*** Opening of Materials provided ***

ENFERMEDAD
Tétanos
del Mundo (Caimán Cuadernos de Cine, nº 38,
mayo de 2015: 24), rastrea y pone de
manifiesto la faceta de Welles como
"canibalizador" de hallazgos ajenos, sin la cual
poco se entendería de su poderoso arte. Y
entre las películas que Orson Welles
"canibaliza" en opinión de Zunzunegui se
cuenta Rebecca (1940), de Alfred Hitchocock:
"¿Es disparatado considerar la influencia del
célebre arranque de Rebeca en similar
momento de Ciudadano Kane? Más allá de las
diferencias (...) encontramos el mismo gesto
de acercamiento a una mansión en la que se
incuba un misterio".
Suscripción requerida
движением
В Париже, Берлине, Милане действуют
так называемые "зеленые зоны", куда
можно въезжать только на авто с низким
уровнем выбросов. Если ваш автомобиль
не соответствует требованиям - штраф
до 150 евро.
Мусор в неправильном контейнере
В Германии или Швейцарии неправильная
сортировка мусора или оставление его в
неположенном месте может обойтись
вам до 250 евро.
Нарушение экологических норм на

*** Close of Materials provided ***

- **Directions**
All entries must be printed exactly, with nothing omitted.

- **Result**
ENFERMEDAD
Tétanos
del Mundo (Caimán Cuadernos de Cine, nº 38,
mayo de 2015: 24), rastrea y pone de
manifiesto la faceta de Welles como
"canibalizador" de hallazgos ajenos, sin la cual
poco se entendería de su poderoso arte. Y
entre las películas que Orson Welles
"canibaliza" en opinión de Zunzunegui se
cuenta Rebecca (1940), de Alfred Hitchocock:
"¿Es disparatado considerar la influencia del
célebre arranque de Rebeca en similar
momento de Ciudadano Kane? Más allá de las
diferencias (...) encontramos el mismo gesto
de acercamiento a una mansión en la que se
incuba un misterio".
Suscripción requerida
движением
В Париже, Берлине, Милане действуют
так называемые "зеленые зоны", куда
можно въезжать только на авто с низким
уровнем выбросов. Если ваш автомобиль
не соответствует требованиям - штраф
до 150 евро.
Мусор в неправильном контейнере
В Германии или Швейцарии неправильная
сортировка мусора или оставление его в
неположенном месте может обойтись
вам до 250 евро.
Нарушение экологических норм на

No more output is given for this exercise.